We thought we should expand a bit on an entry we published some time ago about fake IDs and the consequences of using them.
The consequences, we noted, may include charges ranging from mere infractions to felonies. Don’t forget that you’re actually committing a class D felony when you carry one of these things. The person issuing your citation knows that, so if you do make the mistake of using a forged license, don’t make the additional mistake of being rude to the arresting officer – we’ve heard from at least one person in a position to know that when it comes to charging, politeness counts.
In that entry, we also pointed out that there will be inevitable administrative repercussions, including the suspension or revocation of your real license.

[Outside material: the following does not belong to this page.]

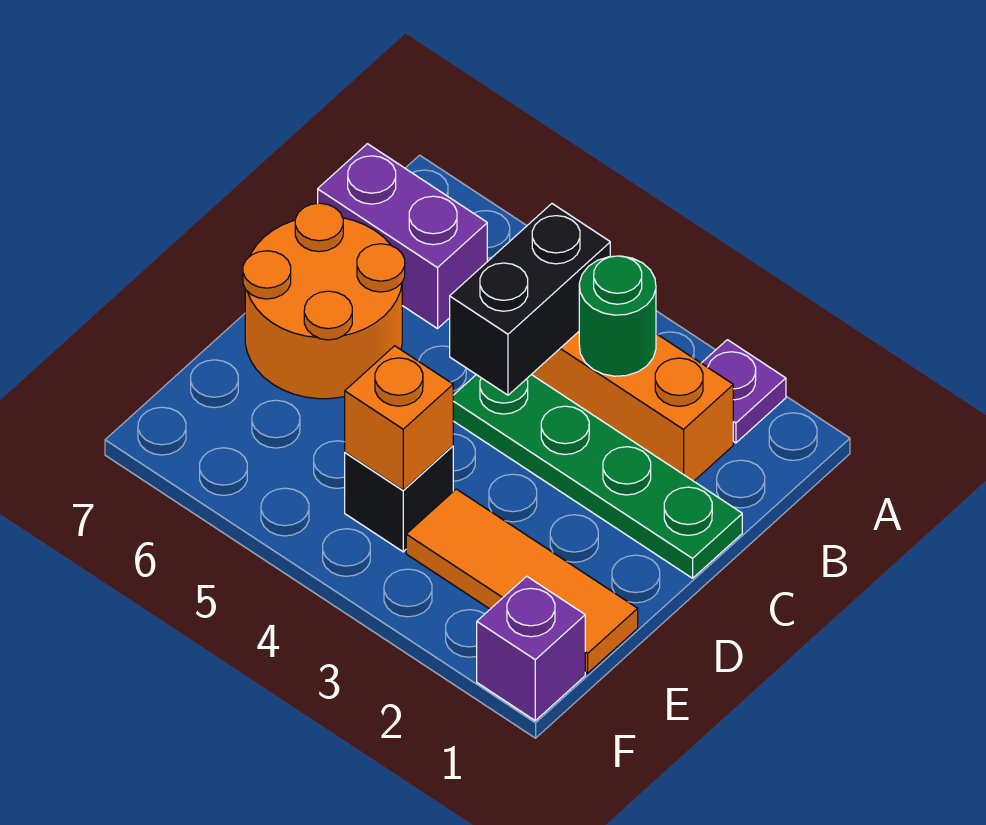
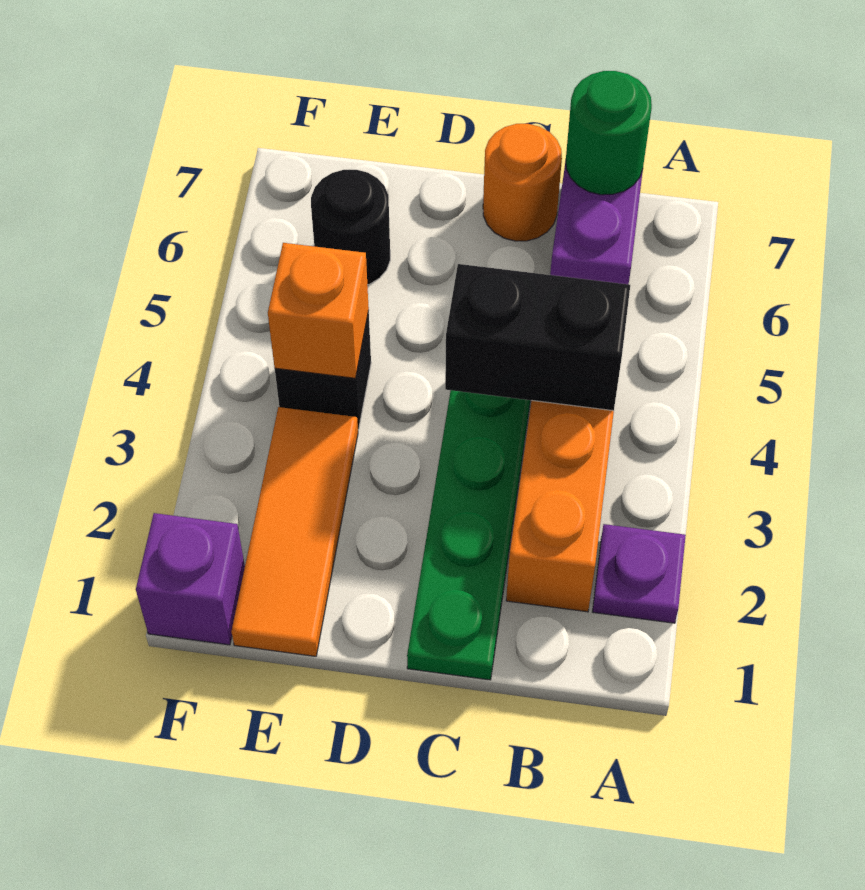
green round brick B3 level 2 -> green round brick B7 level 2
orange round brick C6:D7 level 1 -> orange round brick C7 level 1
none -> black round brick E6 level 1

Among other things, we said that DMV doesn’t need a conviction before it takes action against you. All the law requires is a violation of the Vehicle and Traffic Law, so a mere charge is enough to trigger an administrative response.
And that’s true, as far as it goes, but DMV may take action against you, we find, even without a charge. That’s worth restating: If you use a fake ID – and if DMV can figure out who you are – your license (or, if you’re from out-of-state, your privilege to drive in New York) can be revoked without a charge ever being brought.
We’ve had more than one report confirming this.
In the typical scenario, a person under 21 walks into a bar. He or she orders a drink from the bartender, who demands to see some ID. Remember always that because of Section 260.20 of the Penal Law the bartender could spend up to a year in the county jail for serving alcohol to an underaged customer. This provides an incentive to give the card a careful look. In this typical scenario, having given the card a careful look, the bartender notices that it’s fake (Remember, too, that if something is fake there’s almost bound to be some difference between it and the real thing – and if there is a difference someone is bound, sooner or later, to notice it). The forgery is discovered and the card is confiscated – and turned in to DMV. Then DMV sends out the suspension letter we’ve described previously.
Now, if you get that letter (‘offering’ a 90-day suspension in lieu of a threatened 1-year revocation) and if – in addition – you’re in a position to dispute the allegation that you used a fake ID, you might consider refusing the suspension offer and demanding a hearing. You should be aware, however, that criminal charges could still be brought, and it’s our understanding, based on prior cases, that DMV may consider bringing criminal charges if you don’t cave in the administrative proceeding.
If you do decide to accept the offer, you should send the form accepting the 90-day suspension – and your license – to the address on the form. DMV will date your suspension as of the date received, so you will get credit for every day after DMV receives the form and your license. However, you won’t be able to predict exactly when, to the minute, DMV will receive your materials and suspend your license. And this is why you should follow DMV’s advice: do NOT drive after mailing off your license.
You may, if you have an otherwise decent driving record, be eligible for a restricted-use license to get you to and from work or school. However, you can expect a significant gap in your driving privileges anyway. You won’t be able to apply for the restricted-use license until you actually get a further notice of suspension from DMV. This may be as much as 3 – 4 weeks down the road.